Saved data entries
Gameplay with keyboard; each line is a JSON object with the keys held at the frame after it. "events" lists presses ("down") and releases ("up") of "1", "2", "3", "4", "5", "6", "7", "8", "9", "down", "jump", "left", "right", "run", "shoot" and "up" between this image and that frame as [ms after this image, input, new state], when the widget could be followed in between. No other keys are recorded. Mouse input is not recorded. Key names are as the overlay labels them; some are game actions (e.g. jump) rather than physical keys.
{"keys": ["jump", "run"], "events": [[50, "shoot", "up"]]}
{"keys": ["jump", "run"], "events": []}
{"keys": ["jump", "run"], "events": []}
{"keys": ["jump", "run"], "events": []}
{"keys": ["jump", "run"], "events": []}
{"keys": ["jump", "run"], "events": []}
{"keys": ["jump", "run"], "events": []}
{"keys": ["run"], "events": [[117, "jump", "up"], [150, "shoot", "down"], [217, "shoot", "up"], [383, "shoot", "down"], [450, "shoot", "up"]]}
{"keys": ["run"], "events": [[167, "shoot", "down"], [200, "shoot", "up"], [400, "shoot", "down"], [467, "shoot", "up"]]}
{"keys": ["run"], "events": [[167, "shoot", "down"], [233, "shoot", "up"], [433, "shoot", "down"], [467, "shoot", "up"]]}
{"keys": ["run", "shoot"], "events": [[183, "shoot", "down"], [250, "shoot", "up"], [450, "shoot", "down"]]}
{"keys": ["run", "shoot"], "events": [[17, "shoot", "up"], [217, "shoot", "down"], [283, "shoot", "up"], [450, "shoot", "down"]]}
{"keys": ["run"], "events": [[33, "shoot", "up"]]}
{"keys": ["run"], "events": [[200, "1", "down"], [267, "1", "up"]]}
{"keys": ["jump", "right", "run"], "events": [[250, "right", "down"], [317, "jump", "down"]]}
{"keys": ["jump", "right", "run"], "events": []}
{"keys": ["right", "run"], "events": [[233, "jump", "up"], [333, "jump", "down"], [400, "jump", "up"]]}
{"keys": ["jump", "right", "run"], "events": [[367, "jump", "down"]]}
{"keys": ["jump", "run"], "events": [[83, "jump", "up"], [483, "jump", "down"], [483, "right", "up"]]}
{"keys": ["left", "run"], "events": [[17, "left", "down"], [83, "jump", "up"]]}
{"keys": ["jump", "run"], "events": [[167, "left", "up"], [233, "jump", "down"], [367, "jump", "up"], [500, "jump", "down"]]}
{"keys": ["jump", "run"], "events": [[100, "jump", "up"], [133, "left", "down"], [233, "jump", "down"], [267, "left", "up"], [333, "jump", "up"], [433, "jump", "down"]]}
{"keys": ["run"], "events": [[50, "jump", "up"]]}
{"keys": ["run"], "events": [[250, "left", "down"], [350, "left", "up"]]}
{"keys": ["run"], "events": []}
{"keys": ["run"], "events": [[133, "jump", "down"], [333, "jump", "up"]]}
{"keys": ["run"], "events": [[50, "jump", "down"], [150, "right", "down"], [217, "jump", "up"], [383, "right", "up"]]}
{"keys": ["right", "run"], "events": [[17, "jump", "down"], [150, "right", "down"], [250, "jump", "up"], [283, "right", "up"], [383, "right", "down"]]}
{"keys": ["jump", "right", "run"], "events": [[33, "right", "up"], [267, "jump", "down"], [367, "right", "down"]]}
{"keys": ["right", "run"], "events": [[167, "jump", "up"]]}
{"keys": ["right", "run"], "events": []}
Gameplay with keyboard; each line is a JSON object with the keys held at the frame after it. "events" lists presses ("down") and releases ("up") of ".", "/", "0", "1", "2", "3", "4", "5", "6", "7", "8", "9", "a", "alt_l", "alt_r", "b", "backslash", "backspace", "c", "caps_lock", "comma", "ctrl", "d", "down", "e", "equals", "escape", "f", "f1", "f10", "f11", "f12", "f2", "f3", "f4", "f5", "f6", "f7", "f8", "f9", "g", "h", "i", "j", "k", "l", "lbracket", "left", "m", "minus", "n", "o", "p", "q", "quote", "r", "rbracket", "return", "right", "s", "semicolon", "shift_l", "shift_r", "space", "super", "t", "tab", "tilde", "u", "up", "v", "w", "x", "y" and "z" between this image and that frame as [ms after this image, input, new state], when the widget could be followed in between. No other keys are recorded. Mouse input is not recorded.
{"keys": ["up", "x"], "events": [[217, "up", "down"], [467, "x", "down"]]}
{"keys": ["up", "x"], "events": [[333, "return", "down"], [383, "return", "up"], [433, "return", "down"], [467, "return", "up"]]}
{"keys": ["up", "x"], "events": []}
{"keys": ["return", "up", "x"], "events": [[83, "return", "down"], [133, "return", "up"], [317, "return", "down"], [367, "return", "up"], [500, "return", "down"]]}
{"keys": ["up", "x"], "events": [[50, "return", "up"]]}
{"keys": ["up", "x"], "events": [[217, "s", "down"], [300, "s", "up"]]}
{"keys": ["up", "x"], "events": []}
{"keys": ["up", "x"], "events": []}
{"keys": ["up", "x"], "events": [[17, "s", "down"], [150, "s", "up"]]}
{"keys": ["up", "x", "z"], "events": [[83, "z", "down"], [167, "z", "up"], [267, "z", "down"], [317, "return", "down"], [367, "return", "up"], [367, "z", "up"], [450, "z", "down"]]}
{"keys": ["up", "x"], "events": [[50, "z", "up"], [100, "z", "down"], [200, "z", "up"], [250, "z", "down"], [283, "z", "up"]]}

- Activity
All records shown above need to be written out again verbatim.

- Your solution
Gameplay with keyboard; each line is a JSON object with the keys held at the frame after it. "events" lists presses ("down") and releases ("up") of "1", "2", "3", "4", "5", "6", "7", "8", "9", "down", "jump", "left", "right", "run", "shoot" and "up" between this image and that frame as [ms after this image, input, new state], when the widget could be followed in between. No other keys are recorded. Mouse input is not recorded. Key names are as the overlay labels them; some are game actions (e.g. jump) rather than physical keys.
{"keys": ["jump", "run"], "events": [[50, "shoot", "up"]]}
{"keys": ["jump", "run"], "events": []}
{"keys": ["jump", "run"], "events": []}
{"keys": ["jump", "run"], "events": []}
{"keys": ["jump", "run"], "events": []}
{"keys": ["jump", "run"], "events": []}
{"keys": ["jump", "run"], "events": []}
{"keys": ["run"], "events": [[117, "jump", "up"], [150, "shoot", "down"], [217, "shoot", "up"], [383, "shoot", "down"], [450, "shoot", "up"]]}
{"keys": ["run"], "events": [[167, "shoot", "down"], [200, "shoot", "up"], [400, "shoot", "down"], [467, "shoot", "up"]]}
{"keys": ["run"], "events": [[167, "shoot", "down"], [233, "shoot", "up"], [433, "shoot", "down"], [467, "shoot", "up"]]}
{"keys": ["run", "shoot"], "events": [[183, "shoot", "down"], [250, "shoot", "up"], [450, "shoot", "down"]]}
{"keys": ["run", "shoot"], "events": [[17, "shoot", "up"], [217, "shoot", "down"], [283, "shoot", "up"], [450, "shoot", "down"]]}
{"keys": ["run"], "events": [[33, "shoot", "up"]]}
{"keys": ["run"], "events": [[200, "1", "down"], [267, "1", "up"]]}
{"keys": ["jump", "right", "run"], "events": [[250, "right", "down"], [317, "jump", "down"]]}
{"keys": ["jump", "right", "run"], "events": []}
{"keys": ["right", "run"], "events": [[233, "jump", "up"], [333, "jump", "down"], [400, "jump", "up"]]}
{"keys": ["jump", "right", "run"], "events": [[367, "jump", "down"]]}
{"keys": ["jump", "run"], "events": [[83, "jump", "up"], [483, "jump", "down"], [483, "right", "up"]]}
{"keys": ["left", "run"], "events": [[17, "left", "down"], [83, "jump", "up"]]}
{"keys": ["jump", "run"], "events": [[167, "left", "up"], [233, "jump", "down"], [367, "jump", "up"], [500, "jump", "down"]]}
{"keys": ["jump", "run"], "events": [[100, "jump", "up"], [133, "left", "down"], [233, "jump", "down"], [267, "left", "up"], [333, "jump", "up"], [433, "jump", "down"]]}
{"keys": ["run"], "events": [[50, "jump", "up"]]}
{"keys": ["run"], "events": [[250, "left", "down"], [350, "left", "up"]]}
{"keys": ["run"], "events": []}
{"keys": ["run"], "events": [[133, "jump", "down"], [333, "jump", "up"]]}
{"keys": ["run"], "events": [[50, "jump", "down"], [150, "right", "down"], [217, "jump", "up"], [383, "right", "up"]]}
{"keys": ["right", "run"], "events": [[17, "jump", "down"], [150, "right", "down"], [250, "jump", "up"], [283, "right", "up"], [383, "right", "down"]]}
{"keys": ["jump", "right", "run"], "events": [[33, "right", "up"], [267, "jump", "down"], [367, "right", "down"]]}
{"keys": ["right", "run"], "events": [[167, "jump", "up"]]}
{"keys": ["right", "run"], "events": []}
Gameplay with keyboard; each line is a JSON object with the keys held at the frame after it. "events" lists presses ("down") and releases ("up") of ".", "/", "0", "1", "2", "3", "4", "5", "6", "7", "8", "9", "a", "alt_l", "alt_r", "b", "backslash", "backspace", "c", "caps_lock", "comma", "ctrl", "d", "down", "e", "equals", "escape", "f", "f1", "f10", "f11", "f12", "f2", "f3", "f4", "f5", "f6", "f7", "f8", "f9", "g", "h", "i", "j", "k", "l", "lbracket", "left", "m", "minus", "n", "o", "p", "q", "quote", "r", "rbracket", "return", "right", "s", "semicolon", "shift_l", "shift_r", "space", "super", "t", "tab", "tilde", "u", "up", "v", "w", "x", "y" and "z" between this image and that frame as [ms after this image, input, new state], when the widget could be followed in between. No other keys are recorded. Mouse input is not recorded.
{"keys": ["up", "x"], "events": [[217, "up", "down"], [467, "x", "down"]]}
{"keys": ["up", "x"], "events": [[333, "return", "down"], [383, "return", "up"], [433, "return", "down"], [467, "return", "up"]]}
{"keys": ["up", "x"], "events": []}
{"keys": ["return", "up", "x"], "events": [[83, "return", "down"], [133, "return", "up"], [317, "return", "down"], [367, "return", "up"], [500, "return", "down"]]}
{"keys": ["up", "x"], "events": [[50, "return", "up"]]}
{"keys": ["up", "x"], "events": [[217, "s", "down"], [300, "s", "up"]]}
{"keys": ["up", "x"], "events": []}
{"keys": ["up", "x"], "events": []}
{"keys": ["up", "x"], "events": [[17, "s", "down"], [150, "s", "up"]]}
{"keys": ["up", "x", "z"], "events": [[83, "z", "down"], [167, "z", "up"], [267, "z", "down"], [317, "return", "down"], [367, "return", "up"], [367, "z", "up"], [450, "z", "down"]]}
{"keys": ["up", "x"], "events": [[50, "z", "up"], [100, "z", "down"], [200, "z", "up"], [250, "z", "down"], [283, "z", "up"]]}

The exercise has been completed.